Donor Woes: The White House refunds money to a contributor who may have violated campaign-finance laws.
By Richard Wolffe and Holly Bailey, Newsweek
June 8 - On Oct. 30, 2003, more than 600 people gathered inside a Hyatt Regency hotel ballroom in downtown Columbus, Ohio, where they lunched on roast-beef sandwiches and listened to President Bush deliver a campaign speech. With admission priced at $2,000 a person, the luncheon raised more than $1.4 million for the president’s re-election effort. But some attendees got more than just an expensive lunch. Individuals who sponsored a $20,000 table at the event—that is, they convinced 10 people to give $2,000 apiece—got to take their picture with Bush. One of those people was Thomas Noe, a Toledo-area rare-coin dealer who ranked as one of the president’s biggest fund-raisers and chaired Bush’s northwest Ohio re-election campaign.

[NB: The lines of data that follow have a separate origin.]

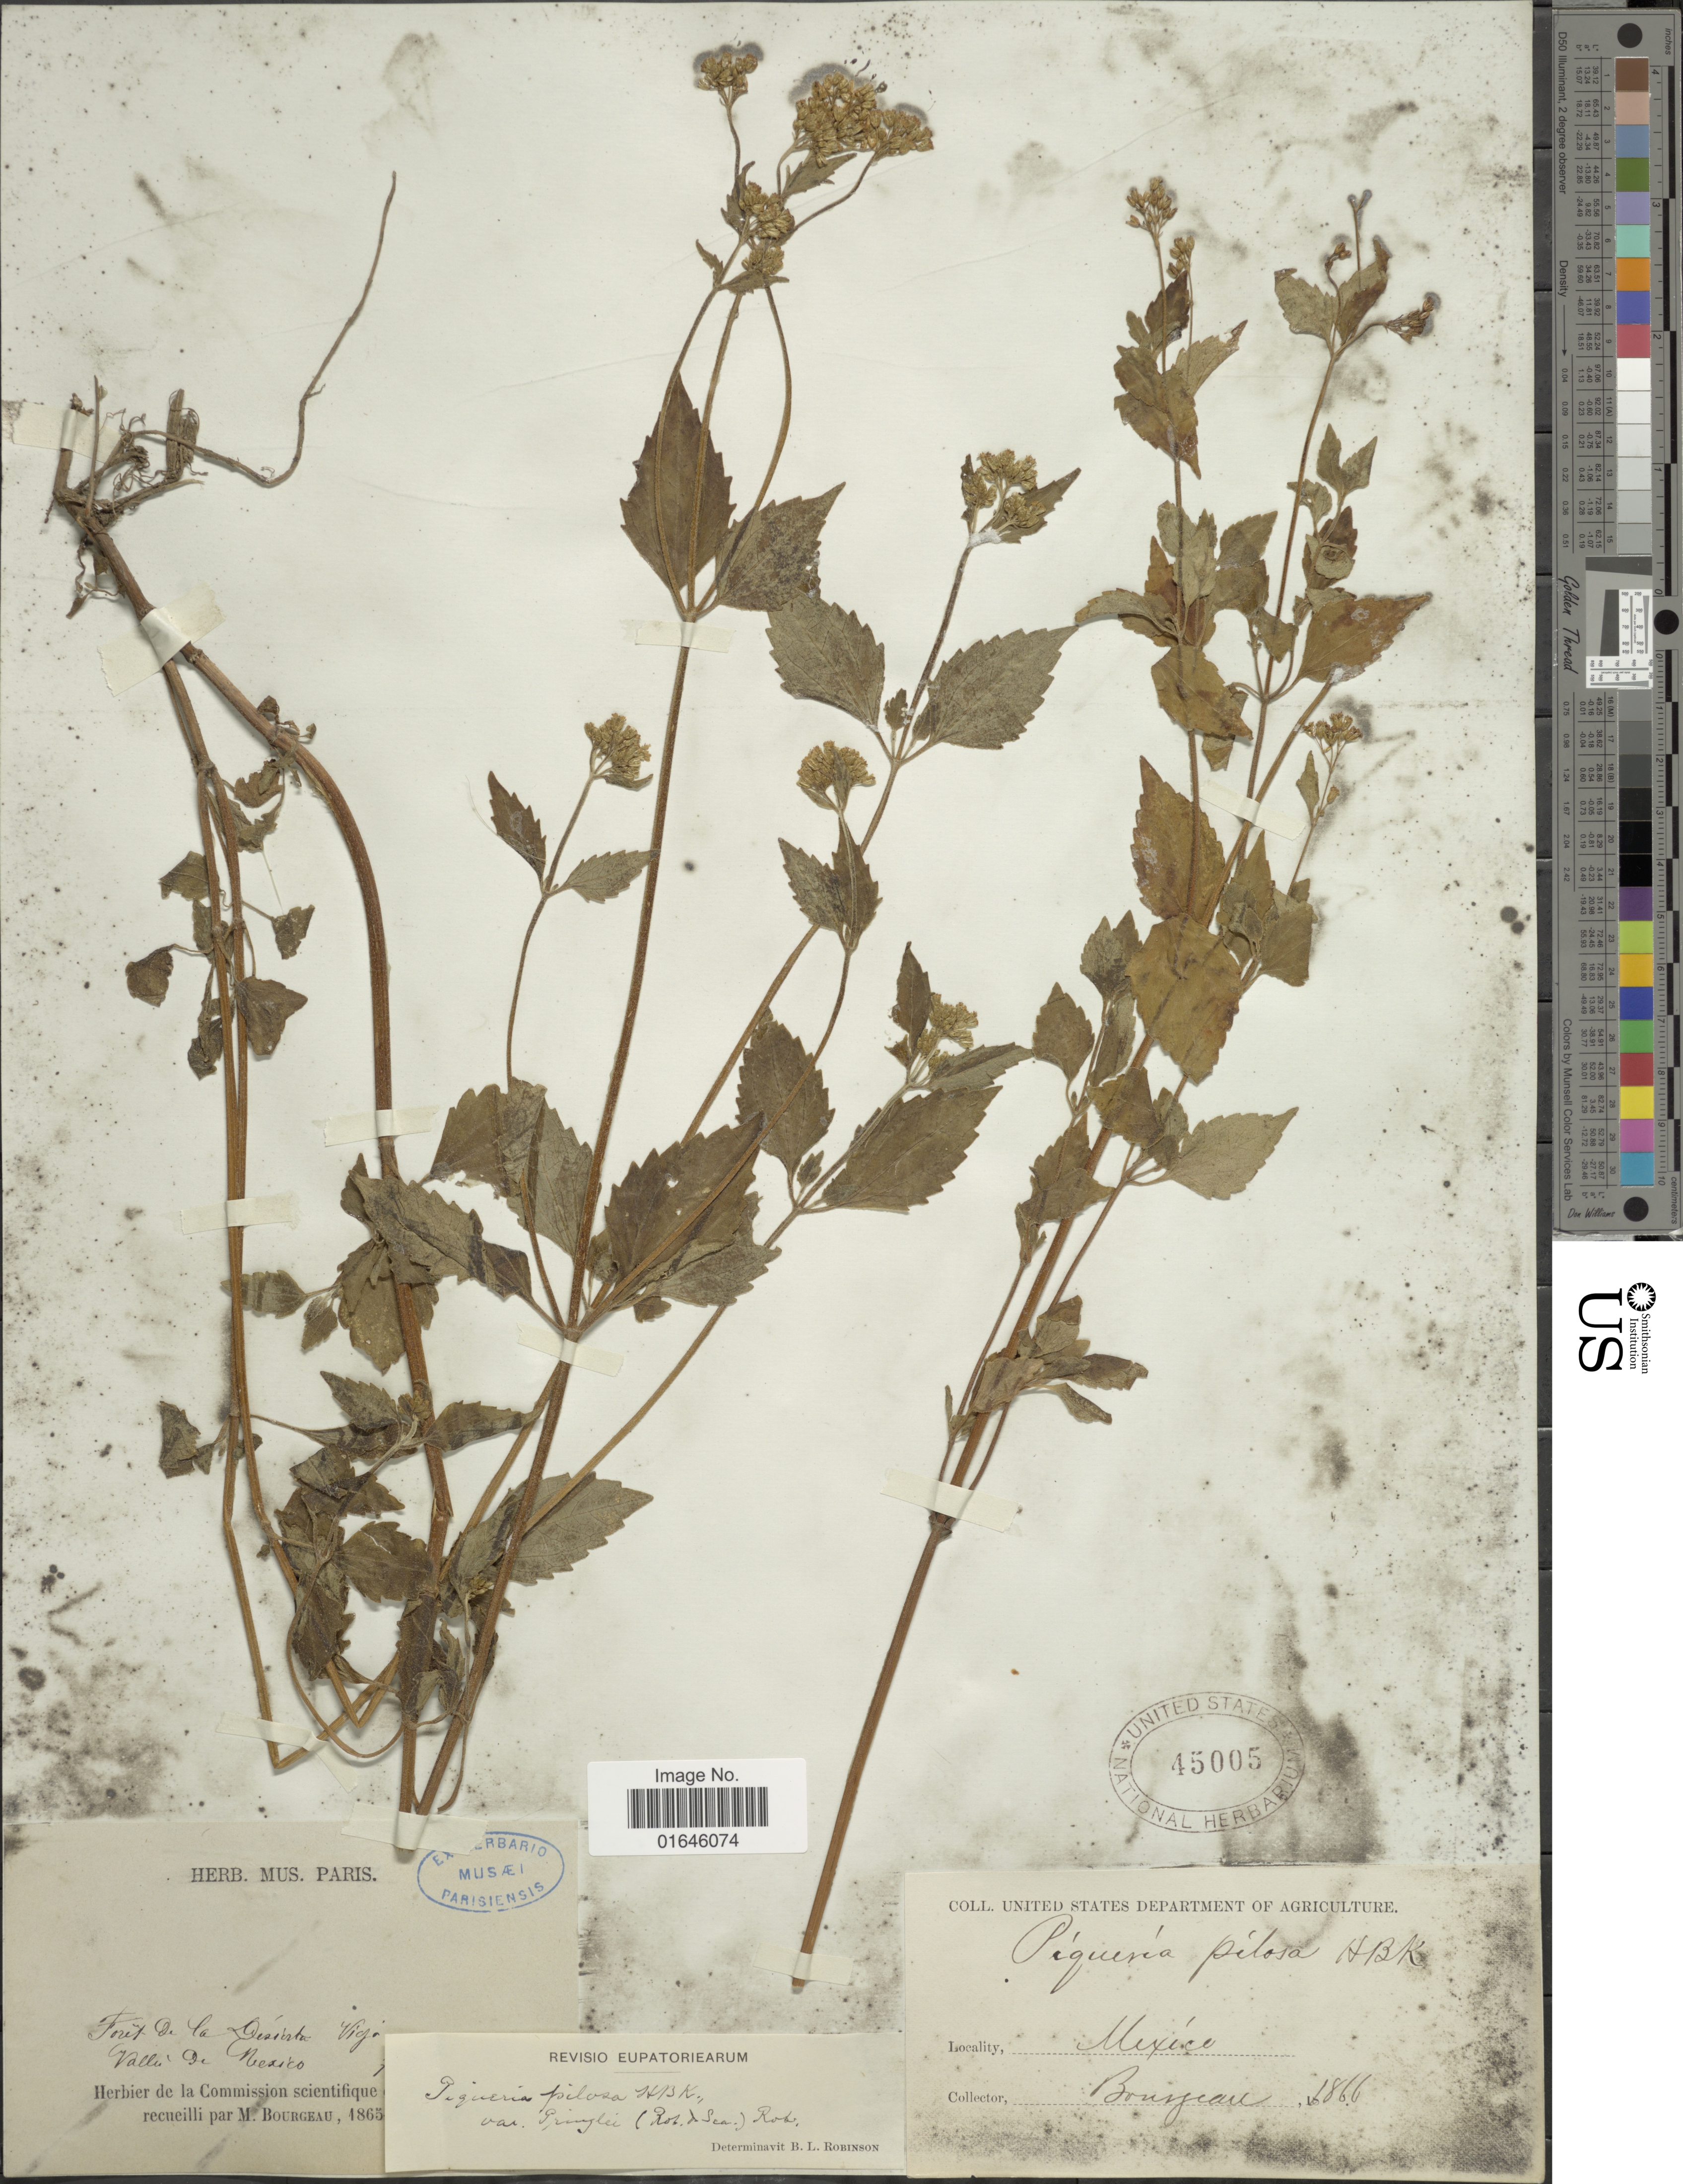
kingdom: Plantae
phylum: Tracheophyta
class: Magnoliopsida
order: Asterales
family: Asteraceae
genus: Piqueria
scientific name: Piqueria pilosa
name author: Kunth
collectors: M. Bourgeau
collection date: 1866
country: Mexico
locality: Foret de la Desirte Viga, Valle de Mexico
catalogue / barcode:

The event is now the subject of a federal investigation into whether Noe violated campaign-finance laws by reimbursing individuals for contributions to the Bush campaign. According to the Columbus Dispatch, at least $25,000 in contributions collected at the event came from the same bank account. Furthermore, at least one donor at the luncheon has told authorities he was reimbursed by Noe for his $2,000 contribution.
Noe, a longtime GOP contributor, is also the subject of an investigation for his handling of $55 million Ohio’s Bureau of Workers’ Compensation gave him to invest in rare coins. Noe’s attorney Bill Wilkinson has confirmed that as much as $13 million of that money is now missing.
According to the Bush campaign, Noe was a “Major League Pioneer” who raised more than $100,000 for the president’s re-election effort. Personally, Noe and his wife, Bernadette, each wrote $2,000 checks to the Bush campaign. Last week, the White House announced that Bush would return the Noes’ $4,000, but the campaign would not refund the money Noe had raised from other people. When asked about the distinction, White House Press Secretary Scott McClellan said the campaign has made a practice of returning contributions from individuals accused of wrongdoing. “The campaign, if you’ll go back and look, has returned contributions from individuals that maybe have been convicted of crimes, and so forth,” McClellan said. “This one is a certainly unique situation that raises some very serious allegations, and we felt it was the right thing to do to return the contributions that he had made to the campaign.”